Exercise description: Find the number of lines containing the string "serveur" in the data. Answer with the number by itself.

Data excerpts
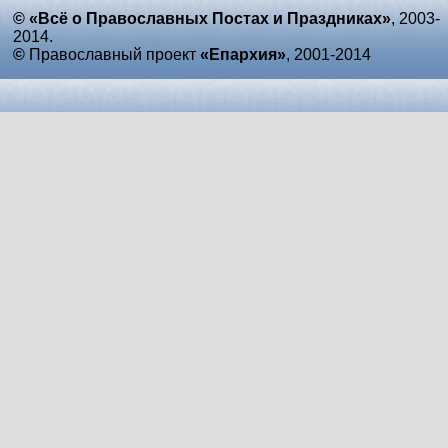
© «Всё о Православных Постах и Праздниках»
, 2003-
2014.
©
Православный проект
«Епархия»
, 2001-2014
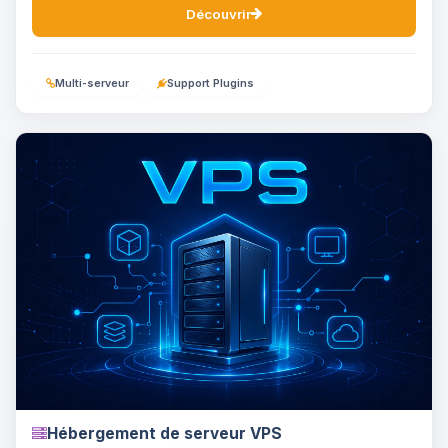
Découvrir
Multi-serveur
Support Plugins
Hébergement de serveur VPS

Final answer: 2